> TASK PROMPT:
Below are records to repeat exactly; copy them without the pictures.

> TASK MATERIAL:
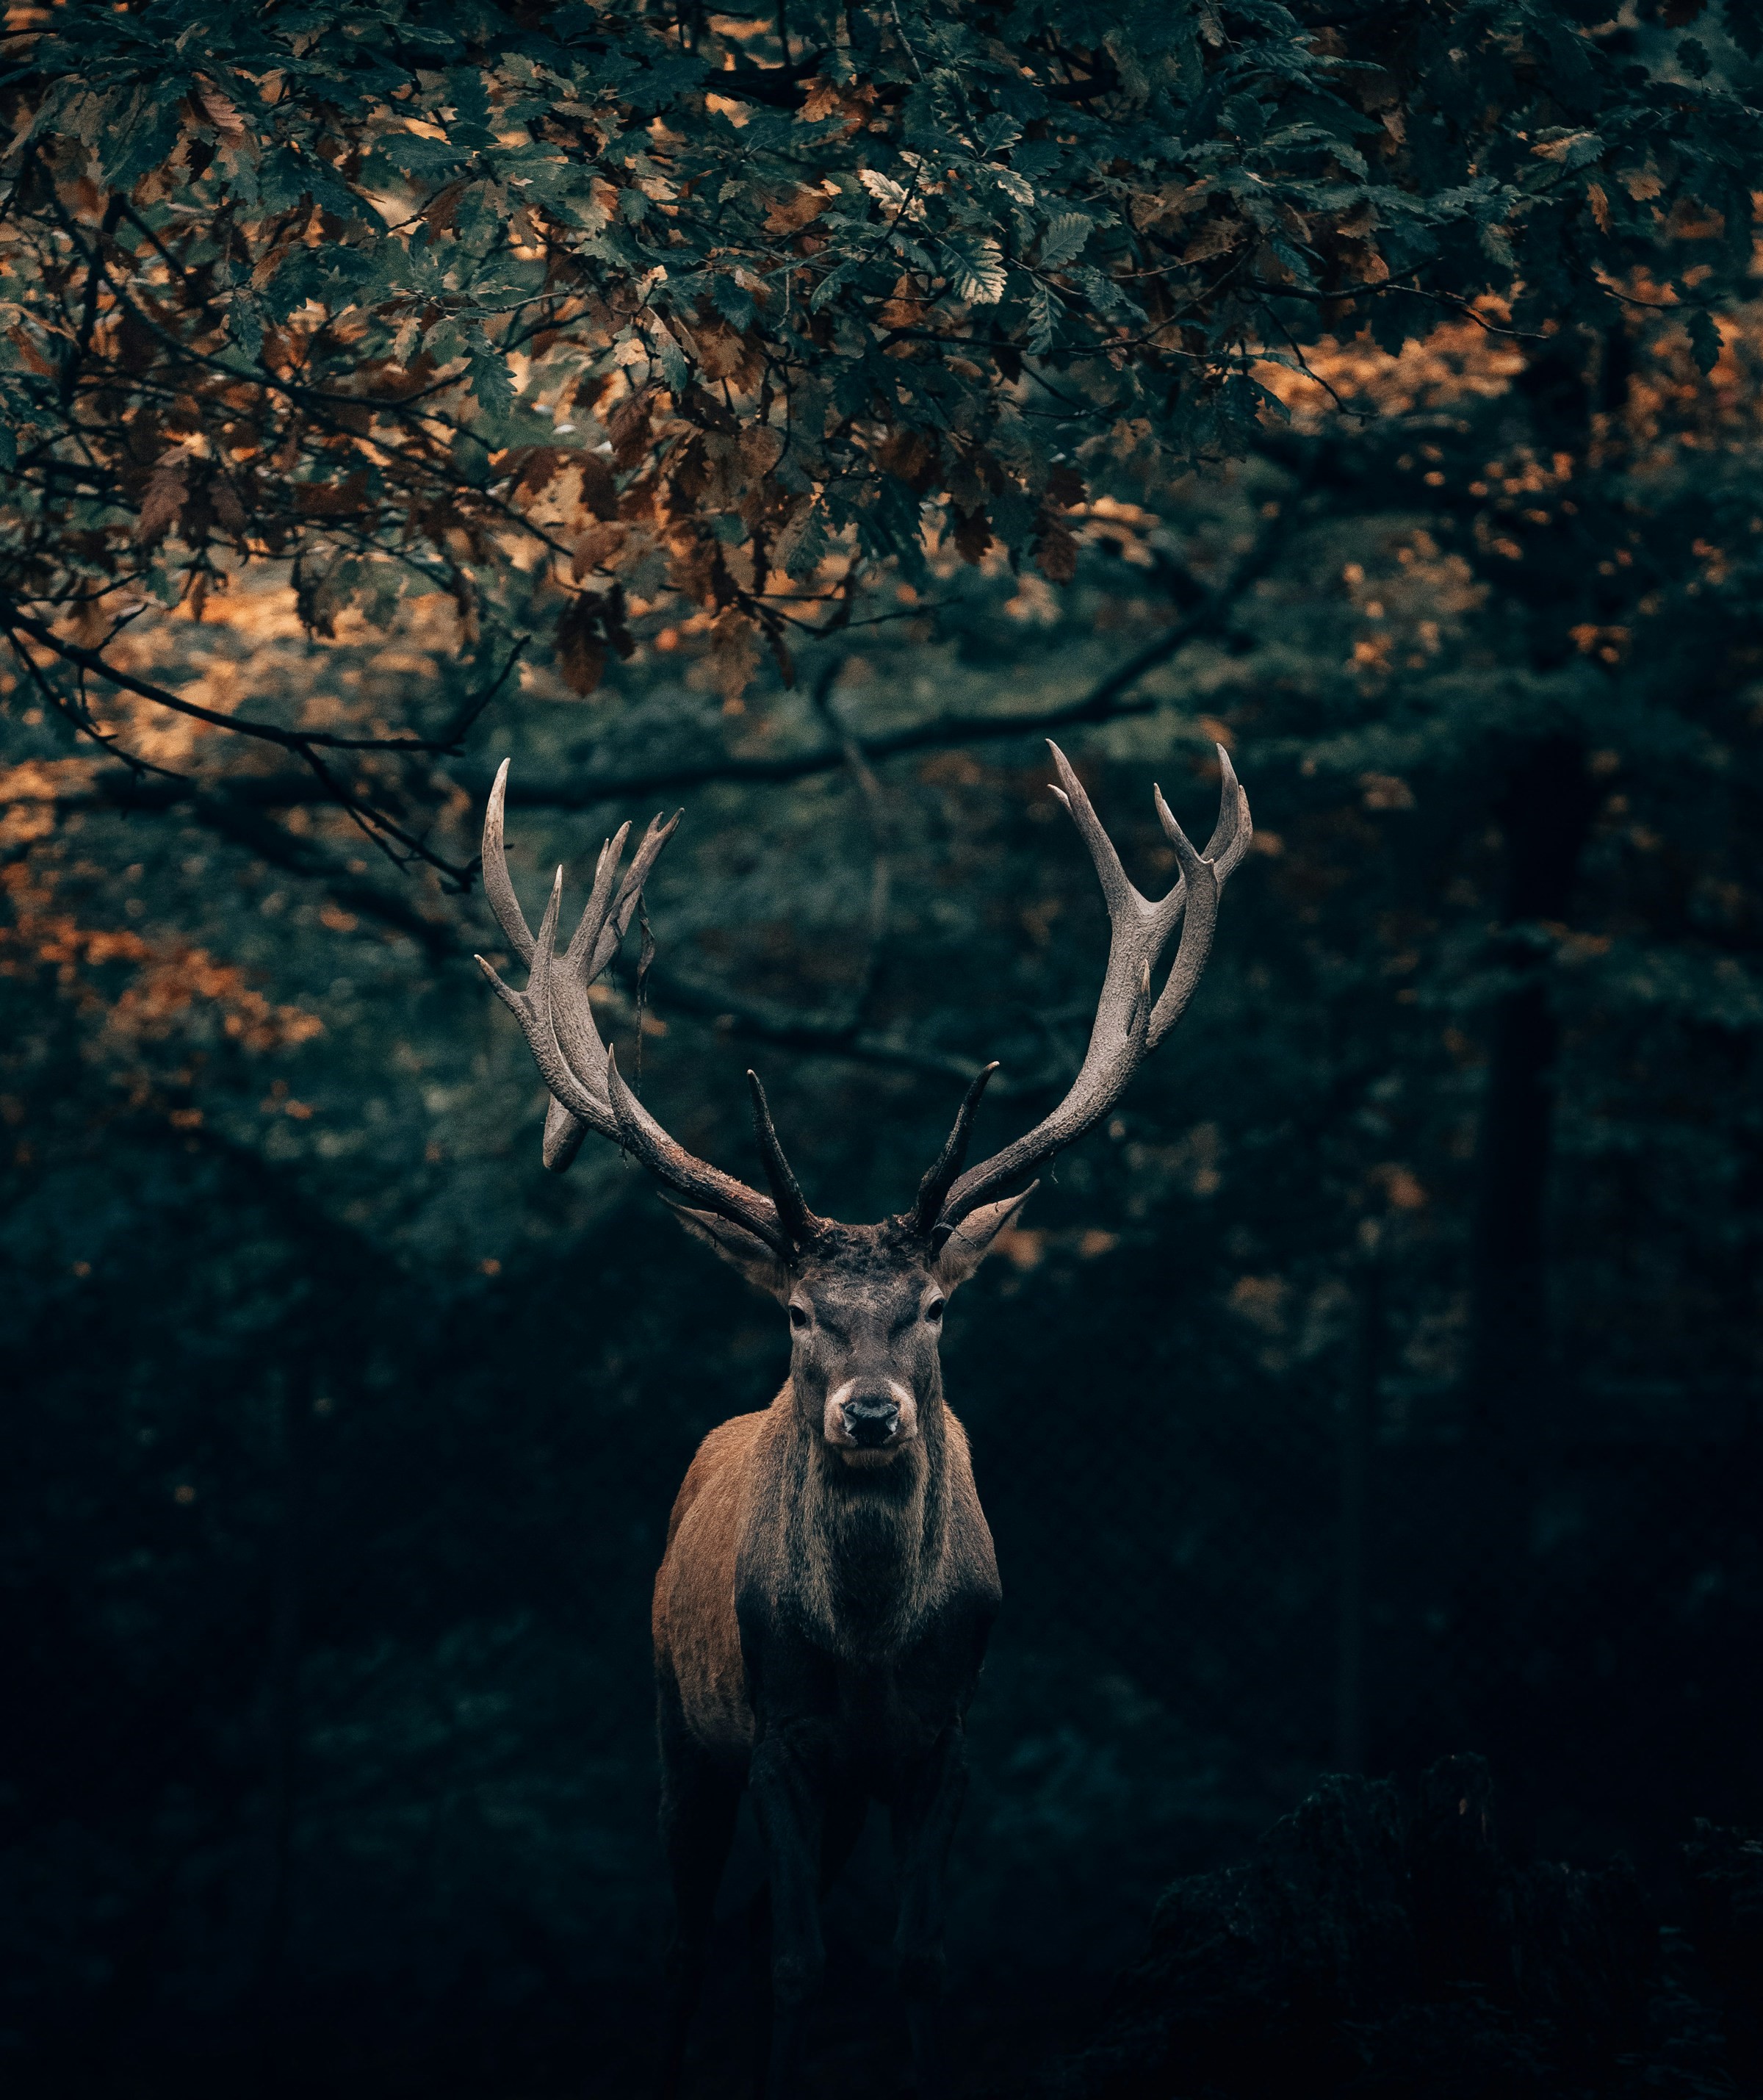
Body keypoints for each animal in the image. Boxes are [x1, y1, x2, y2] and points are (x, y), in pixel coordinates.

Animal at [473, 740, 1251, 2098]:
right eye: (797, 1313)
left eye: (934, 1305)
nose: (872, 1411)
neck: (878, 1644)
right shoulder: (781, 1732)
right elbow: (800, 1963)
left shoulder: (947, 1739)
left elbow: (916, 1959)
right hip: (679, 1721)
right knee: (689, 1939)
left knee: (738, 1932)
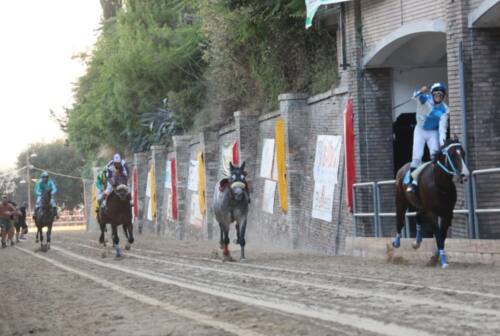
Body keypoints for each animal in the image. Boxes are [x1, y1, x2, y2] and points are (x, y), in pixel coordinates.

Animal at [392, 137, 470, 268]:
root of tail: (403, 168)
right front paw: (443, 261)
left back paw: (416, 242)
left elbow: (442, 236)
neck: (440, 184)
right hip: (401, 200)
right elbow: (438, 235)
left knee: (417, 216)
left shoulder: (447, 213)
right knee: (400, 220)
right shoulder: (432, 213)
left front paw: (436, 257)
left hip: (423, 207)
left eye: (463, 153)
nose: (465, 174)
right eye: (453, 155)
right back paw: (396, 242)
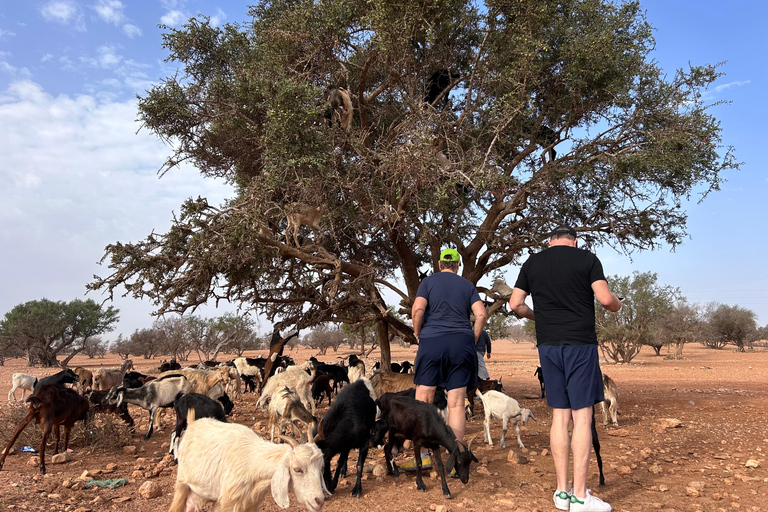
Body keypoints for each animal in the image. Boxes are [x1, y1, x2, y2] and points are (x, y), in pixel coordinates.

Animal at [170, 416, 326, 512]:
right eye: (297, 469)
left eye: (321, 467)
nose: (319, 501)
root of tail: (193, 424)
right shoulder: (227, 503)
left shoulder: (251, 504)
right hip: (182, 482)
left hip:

> ANSWER SPACE:
Body keypoints for each animal in the image. Boxes are [x1, y1, x2, y2] and points are (x, y), in pixel coordinates.

Animal at [473, 740, 1251, 2098]:
right eye: (797, 1313)
left eye: (934, 1305)
nose: (872, 1411)
neck: (878, 1644)
right shoulder: (781, 1732)
right elbow: (800, 1963)
left shoulder: (947, 1739)
left elbow: (916, 1959)
right hip: (679, 1721)
right knee: (689, 1939)
left knee: (738, 1932)
Body keypoints for each animal in the image. Boxes are [x1, y1, x2, y2] and points are (x, y), in pixel coordinates.

Animal at [392, 137, 470, 268]:
root of tail: (403, 168)
right front paw: (443, 261)
left back paw: (416, 242)
left elbow: (442, 236)
neck: (440, 184)
right hip: (401, 200)
right elbow: (438, 235)
left knee: (417, 216)
left shoulder: (447, 213)
right knee: (400, 220)
right shoulder: (432, 213)
left front paw: (436, 257)
left hip: (423, 207)
left eye: (463, 153)
nose: (465, 174)
right eye: (453, 155)
right back paw: (396, 242)
Body keypoints for each animal in the image. Boxes are [x1, y1, x2, y2] and points are (x, y), in pixel coordinates.

Animal at [170, 416, 326, 512]:
right eye: (297, 469)
left eye: (321, 467)
nose: (319, 501)
root of tail: (193, 424)
right shoulder: (227, 503)
left shoulder: (251, 504)
right hip: (182, 482)
left hip:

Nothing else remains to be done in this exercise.